Ein weiteres Schlüsselelement für den Aufstieg der Rechtsparteien ist das wachsende Misstrauen gegenüber den traditionellen Medien und politischen Eliten. Viele Menschen glauben, dass ihre Interessen von den etablierten Medien und Politikern nicht vertreten werden. Rechtsparteien und populistische Bewegungen haben soziale Medien effektiv genutzt, um ihre Botschaften direkt an die Wähler zu bringen und sich als Stimme des „wahren Volkes“ zu präsentieren.

Beispiel: In Frankreich hat Marine Le Pen mit ihrer Partei Rassemblement National (ehemals Front National) diese Strategie genutzt, um sich als Außenseiterin zu positionieren, die gegen das politische Establishment kämpft. Ihre Kampagnen betonen häufig das Versagen der traditionellen Parteien und Medien.

Aktuelles Beispiel: Wahl in Frankreich 2024

Beispiel: In den letzten Präsidentschaftswahlen 2024 in Frankreich hat Marine Le Pen, die Vorsitzende des Rassemblement National, erneut stark abgeschnitten. Sie erreichte im ersten Wahlgang einen beachtlichen Prozentsatz der Stimmen und konnte in den zweiten Wahlgang vordringen. Dies zeigt, dass ihre Politik und Rhetorik bei vielen Franzosen Anklang finden, insbesondere in einer Zeit wirtschaftlicher Herausforderungen und Unsicherheiten hinsichtlich Migration und nationaler Identität. Die Themen, die sie aufgreift – wie nationale Souveränität, strikte Migrationspolitik und die Kritik an der EU – resonieren stark mit einem erheblichen Teil der Wählerschaft, die sich von den traditionellen Parteien nicht mehr repräsentiert fühlt.

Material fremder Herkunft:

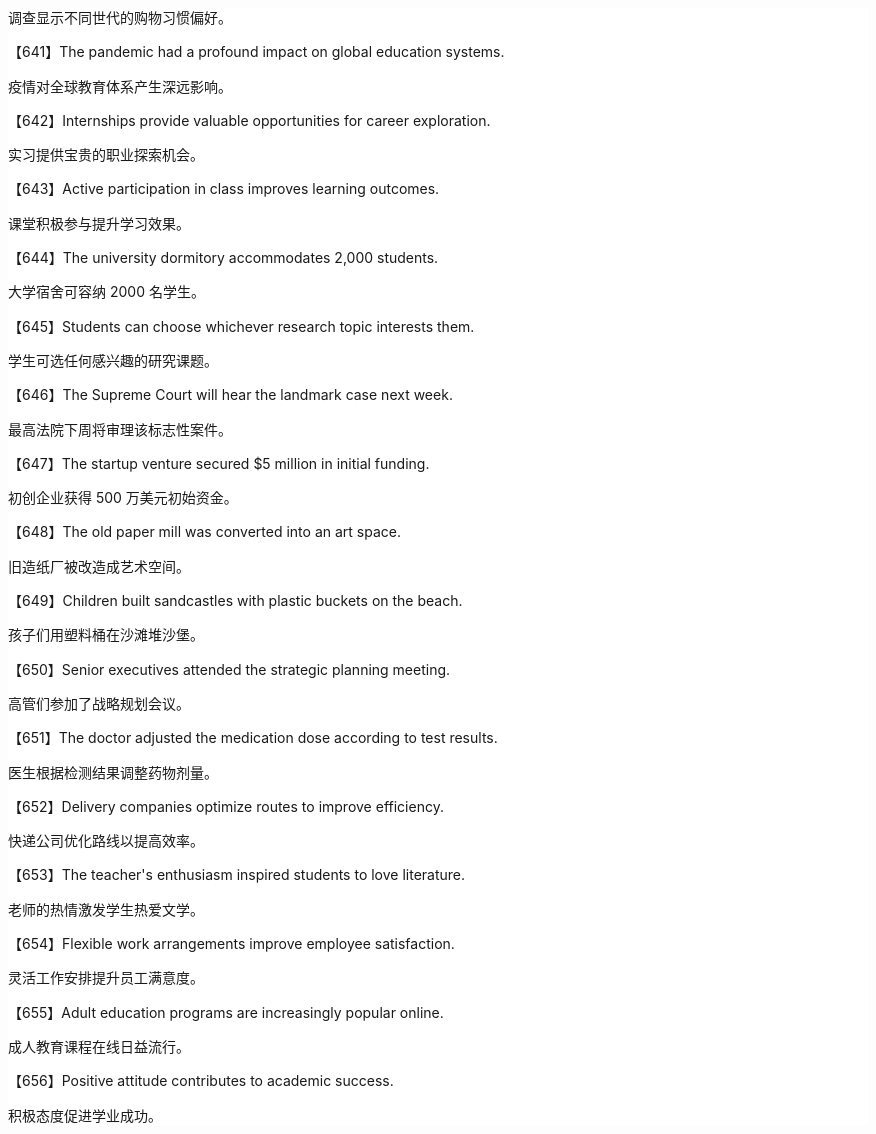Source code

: 调查显示不同世代的购物习惯偏好。

【641】The pandemic had a profound impact on global education systems.

疫情对全球教育体系产生深远影响。

【642】Internships provide valuable opportunities for career exploration.

实习提供宝贵的职业探索机会。

【643】Active participation in class improves learning outcomes.

课堂积极参与提升学习效果。

【644】The university dormitory accommodates 2,000 students.

大学宿舍可容纳 2000 名学生。

【645】Students can choose whichever research topic interests them.

学生可选任何感兴趣的研究课题。

【646】The Supreme Court will hear the landmark case next week.

最高法院下周将审理该标志性案件。

【647】The startup venture secured $5 million in initial funding.

初创企业获得 500 万美元初始资金。

【648】The old paper mill was converted into an art space.

旧造纸厂被改造成艺术空间。

【649】Children built sandcastles with plastic buckets on the beach.

孩子们用塑料桶在沙滩堆沙堡。

【650】Senior executives attended the strategic planning meeting.

高管们参加了战略规划会议。

【651】The doctor adjusted the medication dose according to test results.

医生根据检测结果调整药物剂量。

【652】Delivery companies optimize routes to improve efficiency.

快递公司优化路线以提高效率。

【653】The teacher's enthusiasm inspired students to love literature.

老师的热情激发学生热爱文学。

【654】Flexible work arrangements improve employee satisfaction.

灵活工作安排提升员工满意度。

【655】Adult education programs are increasingly popular online.

成人教育课程在线日益流行。

【656】Positive attitude contributes to academic success.

积极态度促进学业成功。
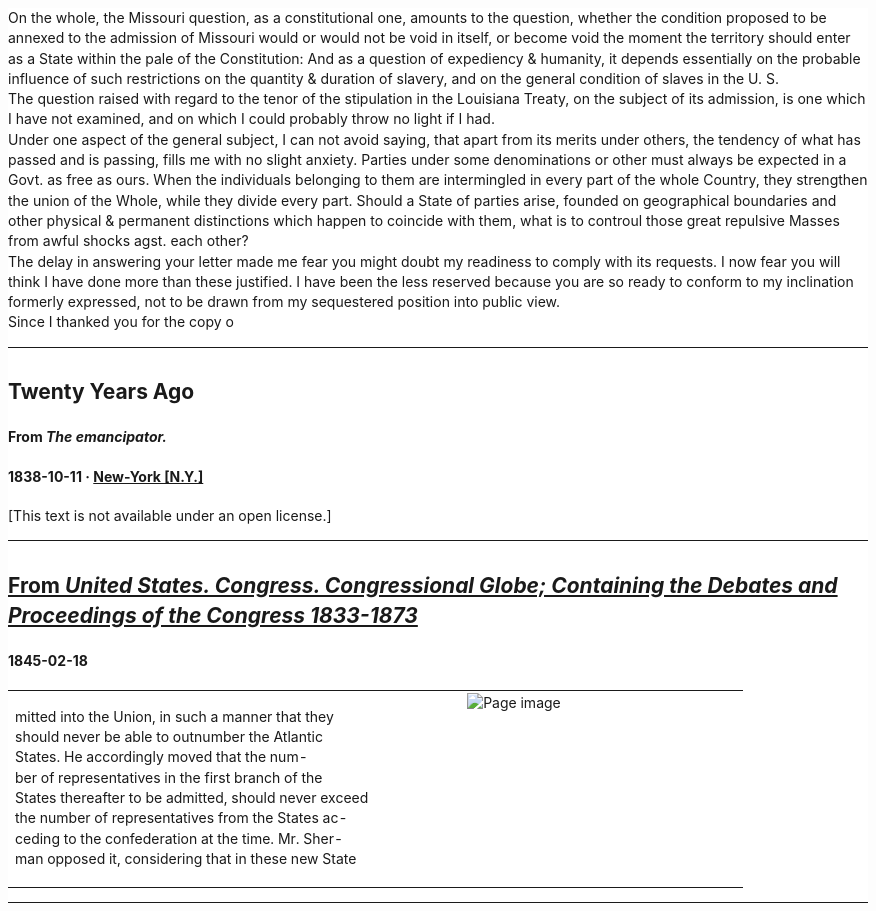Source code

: On the whole, the Missouri question, as a constitutional one, amounts to the question, whether the condition proposed to be annexed to the admission of Missouri would or would not be void in itself, or become void the moment the territory should enter as a State within the pale of the Constitution: And as a question of expediency &amp; humanity, it depends essentially on the probable influence of such restrictions on the quantity &amp; duration of slavery, and on the general condition of slaves in the U. S.  
The question raised with regard to the tenor of the stipulation in the Louisiana Treaty, on the subject of its admission, is one which I have not examined, and on which I could probably throw no light if I had.  
Under one aspect of the general subject, I can not avoid saying, that apart from its merits under others, the tendency of what has passed and is passing, fills me with no slight anxiety. Parties under some denominations or other must always be expected in a Govt. as free as ours. When the individuals belonging to them are intermingled in every part of the whole Country, they strengthen the union of the Whole, while they divide every part. Should a State of parties arise, founded on geographical boundaries and other physical &amp; permanent distinctions which happen to coincide with them, what is to controul those great repulsive Masses from awful shocks agst. each other?  
The delay in answering your letter made me fear you might doubt my readiness to comply with its requests. I now fear you will think I have done more than these justified. I have been the less reserved because you are so ready to conform to my inclination formerly expressed, not to be drawn from my sequestered position into public view.  
Since I thanked you for the copy o
</td></tr></table>

---

## Twenty Years Ago

#### From _The emancipator._

#### 1838-10-11 &middot; [New-York [N.Y.]](http://dbpedia.org/resource/New_York_City)

[This text is not available under an open license.]

---

## [From _United States. Congress. Congressional Globe; Containing the Debates and Proceedings of the Congress 1833-1873_](https://archive.org/details/sim_united-states-congress-congressional-globe_1845-02-18_14_19/page/n10/mode/1up?view=theater)

#### 1845-02-18

<table style="width: 100%;"><tr><td style="width: 50%">

  
mitted into the Union, in such a manner that they  
should never be able to outnumber the Atlantic  
States. He accordingly moved that the num-  
ber of representatives in the first branch of the  
States thereafter to be admitted, should never exceed  
the number of representatives from the States ac-  
ceding to the confederation at the time. Mr. Sher-  
man opposed it, considering that in these new State
</td><td style="width: 50%; max-height: 75%; margin: auto; display: block;">
<img alt="Page image" src="https://iiif.archive.org/image/iiif/2/sim_united-states-congress-congressional-globe_1845-02-18_14_19%2Fsim_united-states-congress-congressional-globe_1845-02-18_14_19_jp2.zip%2Fsim_united-states-congress-congressional-globe_1845-02-18_14_19_jp2%2Fsim_united-states-congress-congressional-globe_1845-02-18_14_19_0010.jp2/pct:32.63239875389408,36.015325670498086,26.79127725856698,7.030651340996169/600,/0/default.jpg"/>
</td>
</tr></table>

---
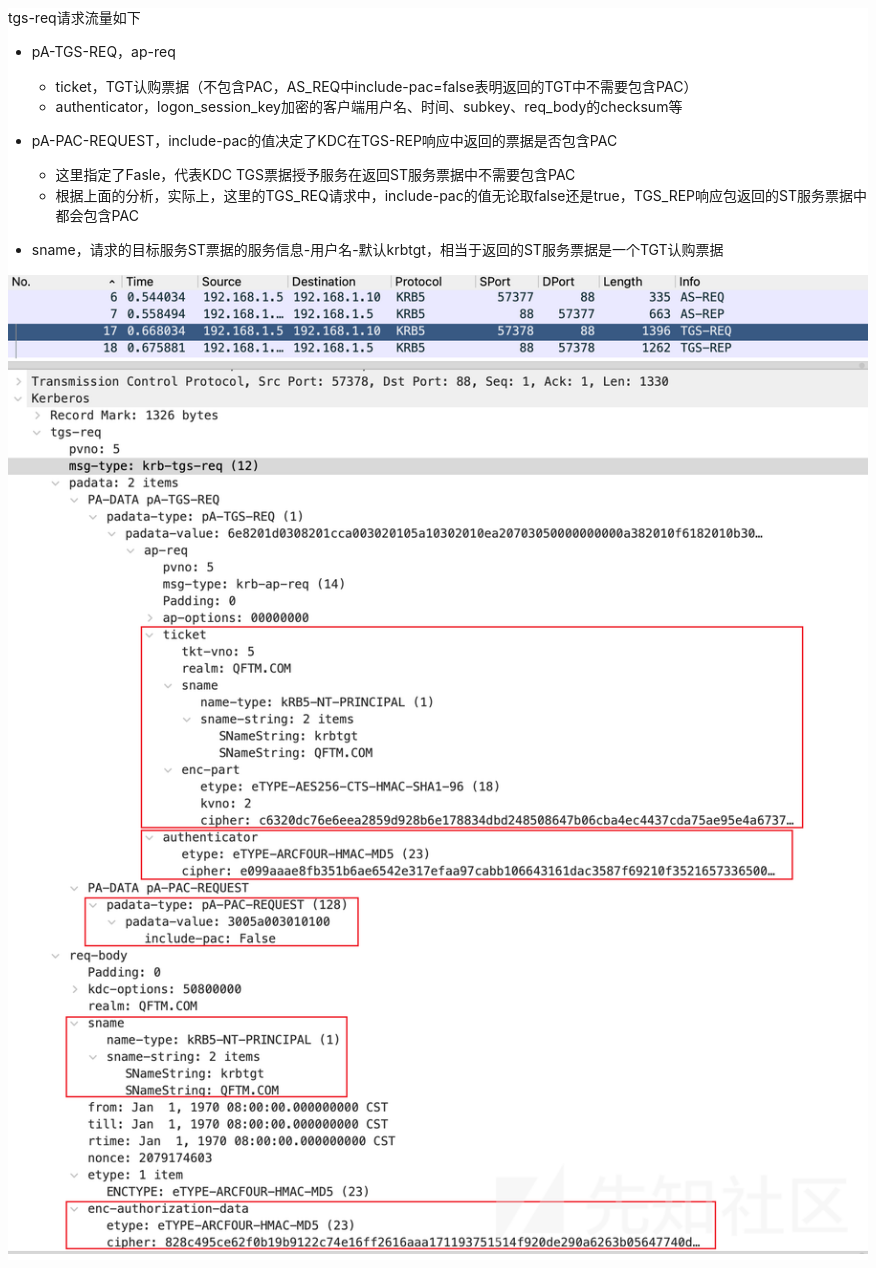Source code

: tgs-req请求流量如下

-   pA-TGS-REQ，ap-req
    -   ticket，TGT认购票据（不包含PAC，AS\_REQ中include-pac=false表明返回的TGT中不需要包含PAC）
    -   authenticator，logon\_session\_key加密的客户端用户名、时间、subkey、req\_body的checksum等
-   pA-PAC-REQUEST，include-pac的值决定了KDC在TGS-REP响应中返回的票据是否包含PAC
    
    -   这里指定了Fasle，代表KDC TGS票据授予服务在返回ST服务票据中不需要包含PAC
    -   根据上面的分析，实际上，这里的TGS\_REQ请求中，include-pac的值无论取false还是true，TGS\_REP响应包返回的ST服务票据中都会包含PAC
-   sname，请求的目标服务ST票据的服务信息-用户名-默认krbtgt，相当于返回的ST服务票据是一个TGT认购票据
    

[![](assets/1699929539-90b95d7577dfb9c8af050819de6d263f.png)](https://xzfile.aliyuncs.com/media/upload/picture/20231112015151-fe32c7d6-80ba-1.png)
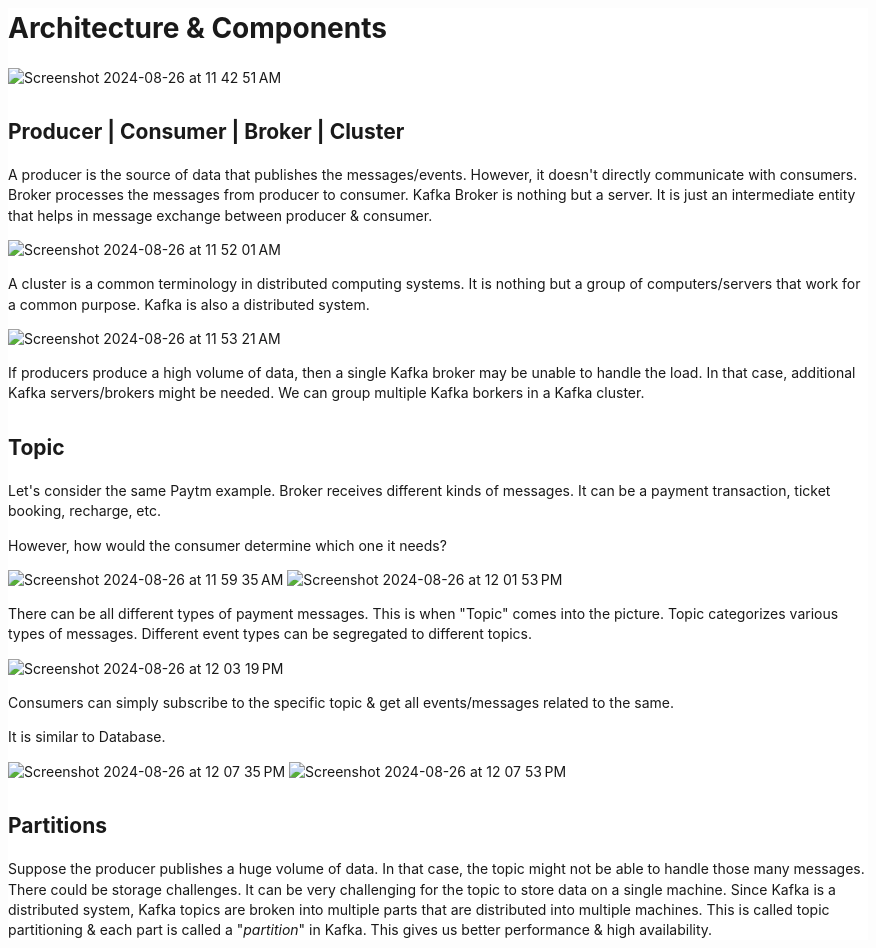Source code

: # Architecture & Components

<img width="1071" alt="Screenshot 2024-08-26 at 11 42 51 AM" src="https://github.com/user-attachments/assets/9d4281cf-358b-4a69-856d-10463602a2e1">

## Producer | Consumer | Broker | Cluster

A producer is the source of data that publishes the messages/events. However, it doesn't directly communicate with consumers. Broker processes the messages from producer to consumer.
Kafka Broker is nothing but a server. It is just an intermediate entity that helps in message exchange between producer & consumer.

<img width="1011" alt="Screenshot 2024-08-26 at 11 52 01 AM" src="https://github.com/user-attachments/assets/afbb1c7f-7b2b-4128-b974-213dc01d3530">

A cluster is a common terminology in distributed computing systems. It is nothing but a group of computers/servers that work for a common purpose. Kafka is also a distributed system.

<img width="1096" alt="Screenshot 2024-08-26 at 11 53 21 AM" src="https://github.com/user-attachments/assets/614ce314-8ae0-4b31-81b0-b9aec823ef2e">

If producers produce a high volume of data, then a single Kafka broker may be unable to handle the load. In that case, additional Kafka servers/brokers might be needed. We can group multiple 
Kafka borkers in a Kafka cluster.

## Topic

Let's consider the same Paytm example. Broker receives different kinds of messages. It can be a payment transaction, ticket booking, recharge, etc. 

However, how would the consumer determine which one it needs?

<img width="1128" alt="Screenshot 2024-08-26 at 11 59 35 AM" src="https://github.com/user-attachments/assets/469d54d0-ab9d-48c3-8452-584e694227ec">
<img width="1123" alt="Screenshot 2024-08-26 at 12 01 53 PM" src="https://github.com/user-attachments/assets/22ff3ea9-ad2c-4320-a8ab-70a7594b0ad2">

There can be all different types of payment messages. This is when "Topic" comes into the picture. Topic categorizes various types of messages. Different event types can be segregated to 
different topics. 

<img width="1119" alt="Screenshot 2024-08-26 at 12 03 19 PM" src="https://github.com/user-attachments/assets/a364e02b-791f-429c-af37-999b62a4cee5">

Consumers can simply subscribe to the specific topic & get all events/messages related to the same.

It is similar to Database.

<img width="1125" alt="Screenshot 2024-08-26 at 12 07 35 PM" src="https://github.com/user-attachments/assets/72f76227-ede6-4fb4-9e80-b0d9fe807c60">
<img width="671" alt="Screenshot 2024-08-26 at 12 07 53 PM" src="https://github.com/user-attachments/assets/bec6969f-3a22-425e-a6d3-2fe3716670da">

## Partitions

Suppose the producer publishes a huge volume of data. In that case, the topic might not be able to handle those many messages. There could be storage challenges. It can be very challenging 
for the topic to store data on a single machine. Since Kafka is a distributed system, Kafka topics are broken into multiple parts that are distributed into multiple machines. This is
called topic partitioning & each part is called a "*partition*" in Kafka. This gives us better performance & high availability.
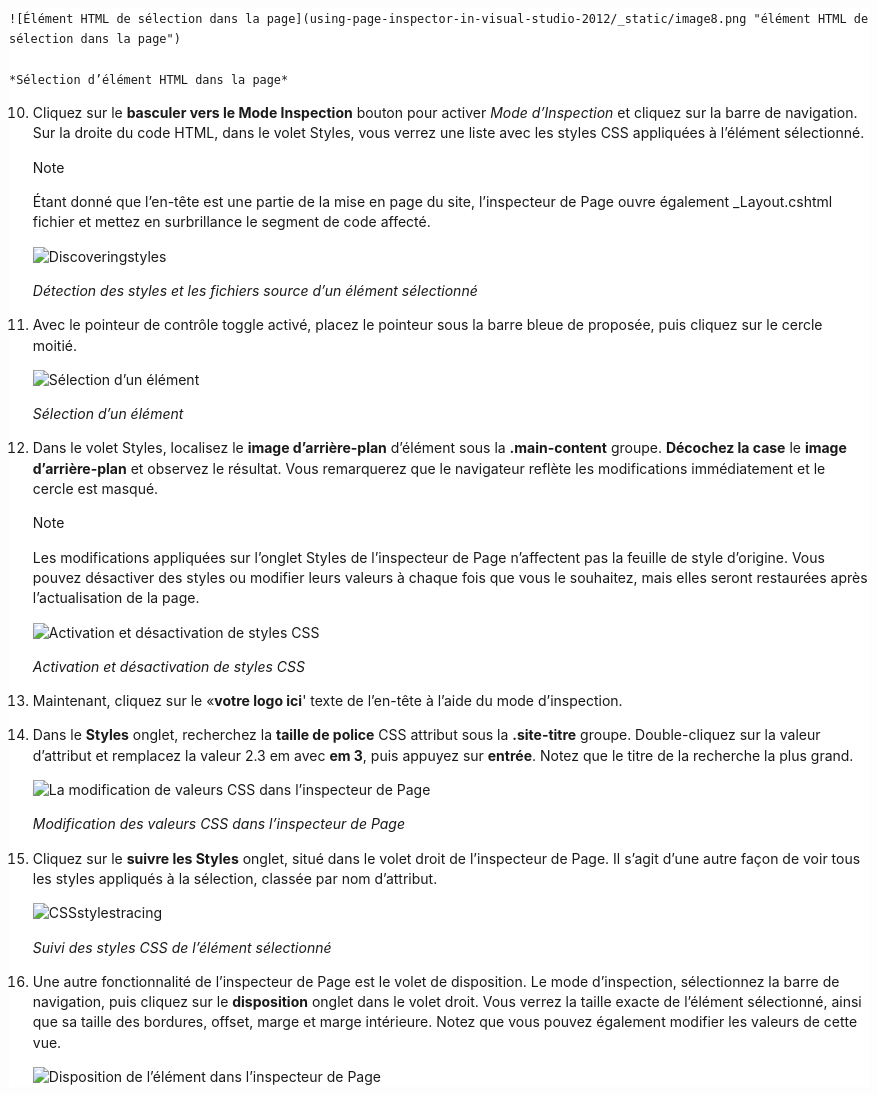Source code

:     ![Élément HTML de sélection dans la page](using-page-inspector-in-visual-studio-2012/_static/image8.png "élément HTML de sélection dans la page")

    *Sélection d’élément HTML dans la page*
10. Cliquez sur le **basculer vers le Mode Inspection** bouton pour activer *Mode d’Inspection* et cliquez sur la barre de navigation. Sur la droite du code HTML, dans le volet Styles, vous verrez une liste avec les styles CSS appliquées à l’élément sélectionné.

    > [!NOTE]
    > Étant donné que l’en-tête est une partie de la mise en page du site, l’inspecteur de Page ouvre également \_Layout.cshtml fichier et mettez en surbrillance le segment de code affecté.

    ![Discoveringstyles](using-page-inspector-in-visual-studio-2012/_static/image9.png)

    *Détection des styles et les fichiers source d’un élément sélectionné*
11. Avec le pointeur de contrôle toggle activé, placez le pointeur sous la barre bleue de proposée, puis cliquez sur le cercle moitié.

    ![Sélection d’un élément](using-page-inspector-in-visual-studio-2012/_static/image10.png "sélectionner un élément")

    *Sélection d’un élément*
12. Dans le volet Styles, localisez le **image d’arrière-plan** d’élément sous la **.main-content** groupe. **Décochez la case** le **image d’arrière-plan** et observez le résultat. Vous remarquerez que le navigateur reflète les modifications immédiatement et le cercle est masqué.

    > [!NOTE]
    > Les modifications appliquées sur l’onglet Styles de l’inspecteur de Page n’affectent pas la feuille de style d’origine. Vous pouvez désactiver des styles ou modifier leurs valeurs à chaque fois que vous le souhaitez, mais elles seront restaurées après l’actualisation de la page.

    ![Activation et désactivation de styles CSS](using-page-inspector-in-visual-studio-2012/_static/image11.png "activation et désactivation de styles CSS")

    *Activation et désactivation de styles CSS*
13. Maintenant, cliquez sur le «**votre logo ici**' texte de l’en-tête à l’aide du mode d’inspection.
14. Dans le **Styles** onglet, recherchez la **taille de police** CSS attribut sous la **.site-titre** groupe. Double-cliquez sur la valeur d’attribut et remplacez la valeur 2.3 em avec **em 3**, puis appuyez sur **entrée**. Notez que le titre de la recherche la plus grand.

    ![La modification de valeurs CSS dans l’inspecteur de Page](using-page-inspector-in-visual-studio-2012/_static/image12.png "valeurs CSS de la modification dans l’inspecteur de Page")

    *Modification des valeurs CSS dans l’inspecteur de Page*
15. Cliquez sur le **suivre les Styles** onglet, situé dans le volet droit de l’inspecteur de Page. Il s’agit d’une autre façon de voir tous les styles appliqués à la sélection, classée par nom d’attribut.

    ![CSSstylestracing](using-page-inspector-in-visual-studio-2012/_static/image13.png)

    *Suivi des styles CSS de l’élément sélectionné*
16. Une autre fonctionnalité de l’inspecteur de Page est le volet de disposition. Le mode d’inspection, sélectionnez la barre de navigation, puis cliquez sur le **disposition** onglet dans le volet droit. Vous verrez la taille exacte de l’élément sélectionné, ainsi que sa taille des bordures, offset, marge et marge intérieure. Notez que vous pouvez également modifier les valeurs de cette vue.

    ![Disposition de l’élément dans l’inspecteur de Page](using-page-inspector-in-visual-studio-2012/_static/image14.png "disposition de l’élément dans l’inspecteur de Page")

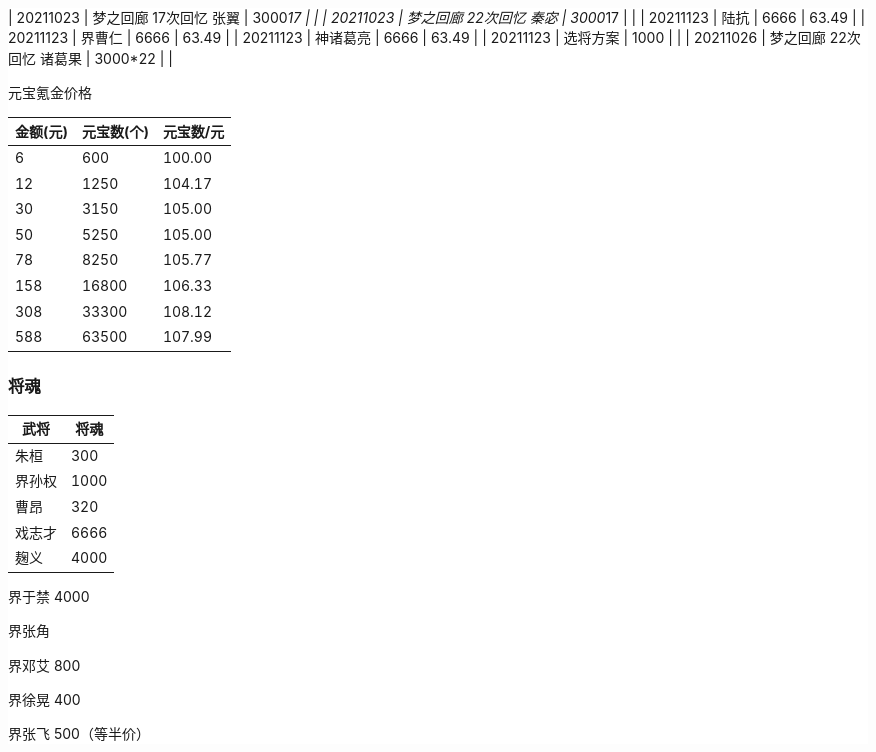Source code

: | 20211023 | 梦之回廊 17次回忆 张翼              | 3000*17     |                |
| 20211023 | 梦之回廊 22次回忆 秦宓              | 3000*17     |                |
| 20211123 | 陆抗                                | 6666        | 63.49          |
| 20211123 | 界曹仁                              | 6666        | 63.49          |
| 20211123 | 神诸葛亮                            | 6666        | 63.49          |
| 20211123 | 选将方案                            | 1000        |                |
| 20211026 | 梦之回廊 22次回忆 诸葛果            | 3000*22     |                |

元宝氪金价格

| 金额(元) | 元宝数(个) | 元宝数/元 |
| -------- | ---------- | --------- |
| 6        | 600        | 100.00    |
| 12       | 1250       | 104.17    |
| 30       | 3150       | 105.00    |
| 50       | 5250       | 105.00    |
| 78       | 8250       | 105.77    |
| 158      | 16800      | 106.33    |
| 308      | 33300      | 108.12    |
| 588      | 63500      | 107.99    |

### 将魂

| 武将   | 将魂 |
| ------ | ---- |
| 朱桓   | 300  |
| 界孙权 | 1000 |
| 曹昂   | 320  |
| 戏志才 | 6666 |
| 麹义   | 4000 |

界于禁 4000

界张角 

界邓艾 800

界徐晃 400

界张飞 500（等半价）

Beispiele für den Aufstieg der Rechtsparteien

  1. Ungarn: Viktor Orbáns Fidesz-Partei hat sich durch eine starke anti-migrantische und euroskeptische Rhetorik etabliert. Orbán betont die Bedeutung der nationalen Souveränität und traditionelle christliche Werte.

  2. Polen: Die Partei Recht und Gerechtigkeit (PiS) unter Jarosław Kaczyński hat eine ähnliche Position wie Fidesz eingenommen, wobei sie sich gegen EU-Einmischung und für konservative Werte einsetzt.

  3. Schweden: Die Schwedendemokraten haben stark von der Zuwanderungsdebatte profitiert und sind mittlerweile eine der größten Parteien im schwedischen Parlament.

Fazit

Der Aufstieg der Rechtsparteien in Europa ist ein komplexes Phänomen, das auf eine Kombination von wirtschaftlichen, sozialen und politischen Faktoren zurückzuführen ist. Wirtschaftliche Unsicherheit, Ängste vor Migration, der Wunsch nach nationaler Souveränität und das Misstrauen gegenüber den etablierten Eliten haben diese Parteien gestärkt. Durch das Ansprechen von Ängsten und das Versprechen von einfachen Lösungen haben Rechtsparteien in vielen Ländern erhebliche politische Erfolge erzielt. Es bleibt abzuwarten, wie sich diese Entwicklungen in den kommenden Jahren weiter entfalten werden.